There must be some misunderstanding here. How does Grande Bretagne translate in English? Great Brittany or Great Britain?
I think Britney Spears should kick up a fuss in the EU as this could lead to all kinds of possible future misunderstandings.
After the Old English period, Britain was used as a historical term only. Geoffrey of Monmouth in his pseudohistorical Historia Regum Britanniae (c. 1136) refers to the island of Great Britain as Britannia major ("Greater Britain"), to distinguish it from Britannia minor ("Lesser Britain"), the continental region which approximates to modern Brittany. The term "Great Britain" was first used officially in 1474, in the instrument drawing up the proposal for a marriage between Cecily the daughter of Edward IV of England, and James the son of James III of Scotland, which described it as "this Nobill Isle, callit Gret Britanee."

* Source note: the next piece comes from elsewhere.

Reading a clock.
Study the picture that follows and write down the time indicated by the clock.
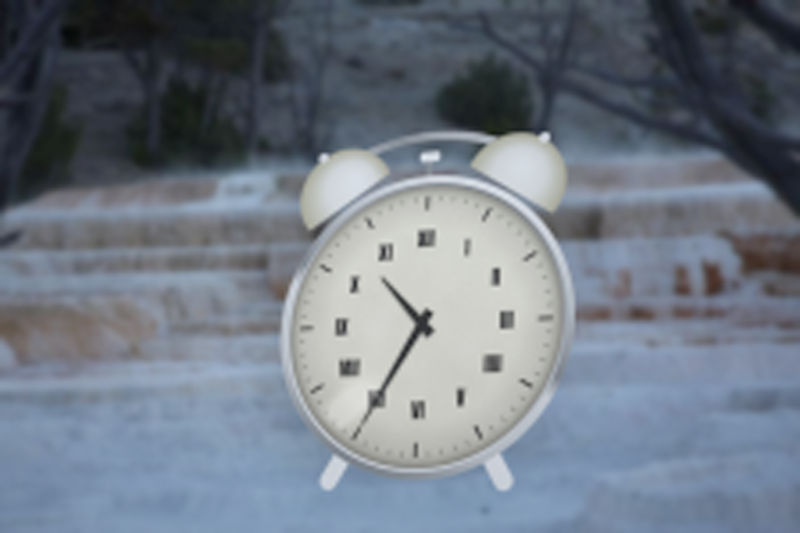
10:35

http://en.wikipedia.org/wiki/Great_Britain
I think we should rename the old English "vaughanwilliams" and call him a "Lesser British Thieving Carpetbagger" from now on so as to avoid all kinds of possible future misunderstandings.
You've already caused a misunderstanding. I'm not from Brittany.
And I lost my spears, so?
I have an Auntie who's a tail-gunner in the Japanese Air Force, if that's any help?